Rain-water collected from roofs forms a valuable auxiliary supply too often disregarded. In towns it is rarely pure enough for domestic use, but in country districts it is generally wholesome.
A country resident thus describes the manner in which he utilises rain-water, falling upon an ordinary tin roof, covered with some sort of metallic paint, said to contain no lead, and flowing into a large cemented brick cistern, whence it is pumped into the kitchen. The cistern differs from the usual construction in this manner: across the bottom, about 3 ft. nearer one side than the other, is excavated a trough or ditch about 2 ft. wide and 2 ft. deep; along the centre of this depression is built a brick wall from the bottom up to the top of the cistern, and having a few openings left through it at the very bottom. The whole cistern, bottom, sides, and canal included, is cemented as usual, excepting the division wall. Upon each side of the wall, at its base, 6-12 in. of charcoal is laid, and covered with well-washed stones to a further height of 6 in., merely to keep the charcoal from floating. The rain-water running from the roof into the larger division of the cistern, passes through the stone covering, the charcoal, the wall, the charcoal upon the other side, lastly, the stones, and is now ready for the pump placed in this smaller part. It is much better that the water at first pass into the larger division, as the filtration will be slower, and the cistern not so likely to overflow under a very heavy rainfall. He has used this cistern for many years, and was troubled only once, when some toads made their entrance at the top, which was just at the surface of the ground, soon making their presence known by a decided change in the flavour of the water.
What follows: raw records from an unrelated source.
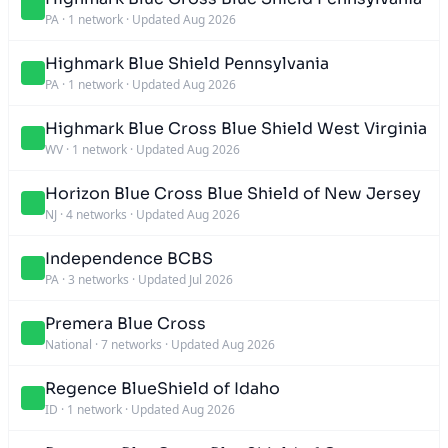
PA
·
1 network
·
Updated Aug 2026
Highmark Blue Shield Pennsylvania
PA
·
1 network
·
Updated Aug 2026
Highmark Blue Cross Blue Shield West Virginia
WV
·
1 network
·
Updated Aug 2026
Horizon Blue Cross Blue Shield of New Jersey
NJ
·
4 networks
·
Updated Aug 2026
Independence BCBS
PA
·
3 networks
·
Updated Jul 2026
Premera Blue Cross
National
·
7 networks
·
Updated Aug 2026
Regence BlueShield of Idaho
ID
·
1 network
·
Updated Aug 2026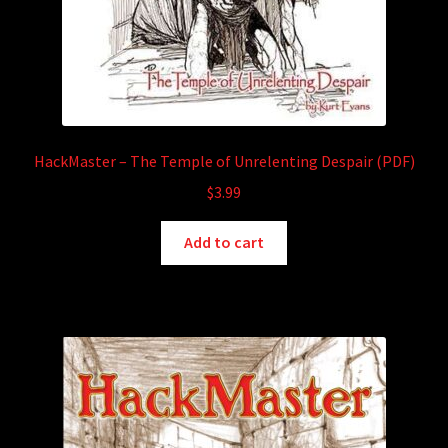
HackMaster – The Temple of Unrelenting Despair (PDF)
$
3.99
Add to cart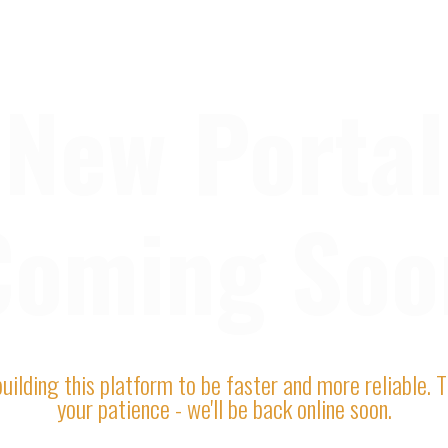
New Portal
Coming Soo
uilding this platform to be faster and more reliable. 
your patience - we'll be back online soon.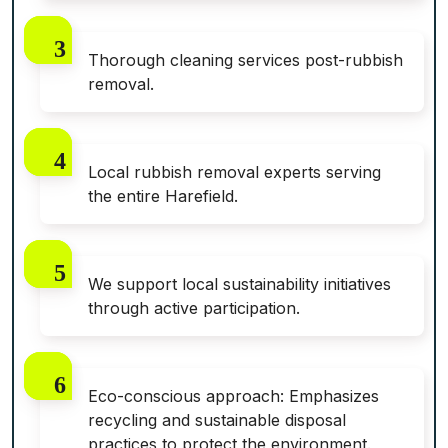
Thorough cleaning services post-rubbish
removal.
Local rubbish removal experts serving
the entire Harefield.
We support local sustainability initiatives
through active participation.
Eco-conscious approach: Emphasizes
recycling and sustainable disposal
practices to protect the environment.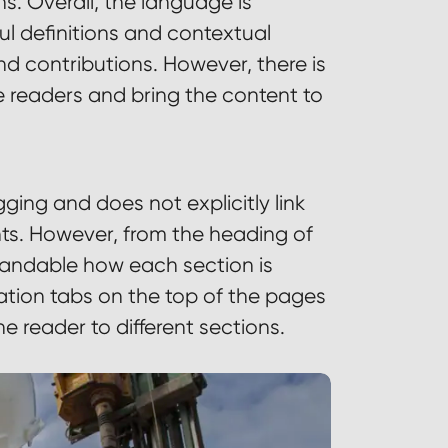
s. Overall, the language is
ul definitions and contextual
d contributions. However, there is
e readers and bring the content to
ging and does not explicitly link
nts. However, from the heading of
standable how each section is
gation tabs on the top of the pages
he reader to different sections.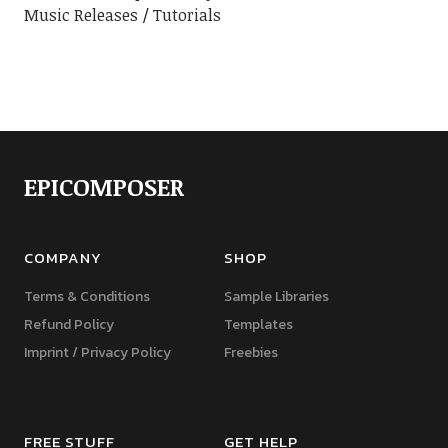
Music Releases
Tutorials
EPICOMPOSER
COMPANY
SHOP
Terms & Conditions
Sample Libraries
Refund Policy
Templates
Imprint / Privacy Policy
Freebies
FREE STUFF
GET HELP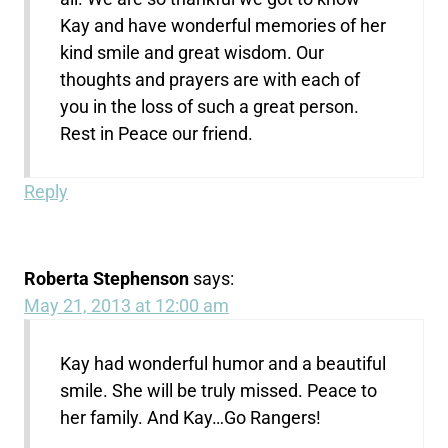
Kay and have wonderful memories of her
kind smile and great wisdom. Our
thoughts and prayers are with each of
you in the loss of such a great person.
Rest in Peace our friend.
Reply
Roberta Stephenson
says:
May 21, 2013 at 12:00 am
Kay had wonderful humor and a beautiful
smile. She will be truly missed. Peace to
her family. And Kay…Go Rangers!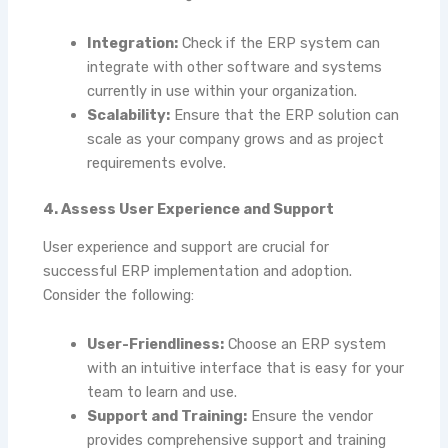
Integration:
Check if the ERP system can
integrate with other software and systems
currently in use within your organization.
Scalability:
Ensure that the ERP solution can
scale as your company grows and as project
requirements evolve.
4. Assess User Experience and Support
User experience and support are crucial for
successful ERP implementation and adoption.
Consider the following:
User-Friendliness:
Choose an ERP system
with an intuitive interface that is easy for your
team to learn and use.
Support and Training:
Ensure the vendor
provides comprehensive support and training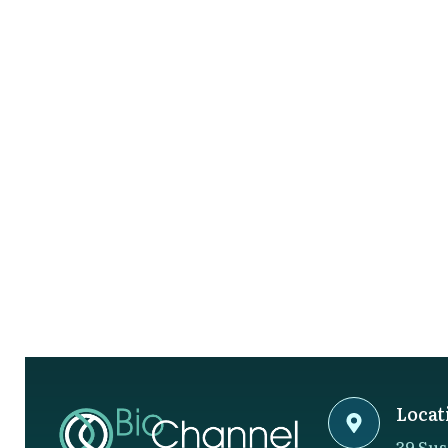
Locat
39 Sus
If the house chances to be in a dusty situation, several plans will suggest themselves whereby a few gallons at the first of each rain may be prevented from entering the cistern. Should the house be small, and therefore the supply of water from its roof be limited, do not lessen the size of the cistern, but rather increase it, for with one of less capacity some of the supply must occasionally be allowed to go to waste during a wet time, and you will suffer in a drought, whereas a cistern that never overflows is the more to be relied upon in a long season without rain.